We know from the old expression, or the LeBron James press conference after his first game with the Miami Heat, that Rome wasn't built in a day.
The hype surrounding Meyer coming to Ohio State was always going to be unrealistic right out of the gate.
Jon Spencer of the Mansfield News Journal picked apart all the problems the Buckeyes have had so far this season. He ponders which is the "real" Ohio State team:
Is it the team that led Cal 20-7 at halftime after scoring on three straight series or the one that had 11 penalties, gave up 512 yards and needed a late interception by Christian Bryant to seal the victory?
The Buckeyes managed to set the baffling bar even higher Saturday by failing to score in two of the four quarters against the nation's worst scoring defense, yet marched right down the field in both halves when it absolutely, positively needed a touchdown.

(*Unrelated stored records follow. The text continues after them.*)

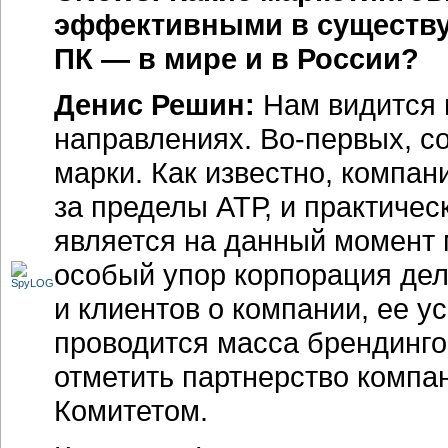
эффективными в существу
ПК — в мире и в России?
Денис Решин:
Нам видится
направлениях.
Во-первых,
со
марки. Как известно, компа
за пределы АТР, и практичес
является на данный момент 
особый упор корпорация дела
и клиентов о компании, ее у
проводится масса брендинго
отметить партнерство комп
Комитетом.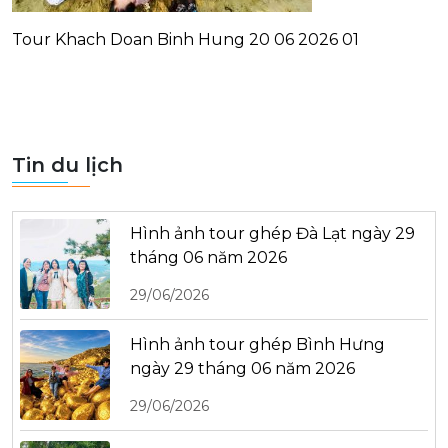
Tour Khach Doan Binh Hung 20 06 2026 01
Tin du lịch
Hình ảnh tour ghép Đà Lạt ngày 29
tháng 06 năm 2026
29/06/2026
Hình ảnh tour ghép Bình Hưng
ngày 29 tháng 06 năm 2026
29/06/2026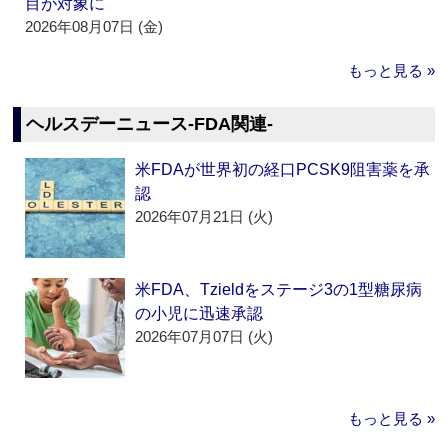
目が対象に
2026年08月07日 (金)
もっと見る »
ヘルスデーニュース‐FDA関連‐
米FDAが世界初の経口PCSK9阻害薬を承
認
2026年07月21日 (火)
米FDA、Tzieldをステージ3の1型糖尿病
の小児に迅速承認
2026年07月07日 (火)
もっと見る »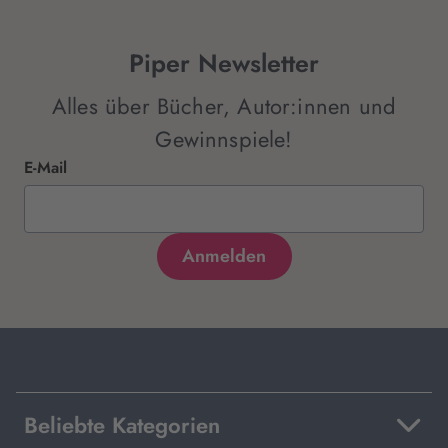
Piper Newsletter
Alles über Bücher, Autor:innen und
Gewinnspiele!
E-Mail
Beliebte Kategorien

With no clear answers for anyone right now, it must be asked, what's the rush to judgment? Meyer has had one offseason to work with this team. He has not built a roster that he is 100 percent comfortable with.
Plus, with the Buckeyes ineligible for a bowl game this season, does it really matter how they win games?
In Columbus, of course it does. But this was always going to be an experimental season, both for the team and coaching staff.
Struggling in these first four games is a good thing for the Buckeyes. It tells Meyer exactly where the team is right now, where it's headed when the schedule gets tougher and, most importantly, what it needs to build on to get back into the BCS and National Championship Game conversation for next season.
Sure, it would be much better if everything was sunshine and roses, but that's not where this program is right now. The dark days that plagued this program are still hanging overhead, but you can see the dawn on the horizon.
The defense is going to get better. Braxton Miller and the offense will grow together and continue to get better. Ohio State will get better. Slowly but surely.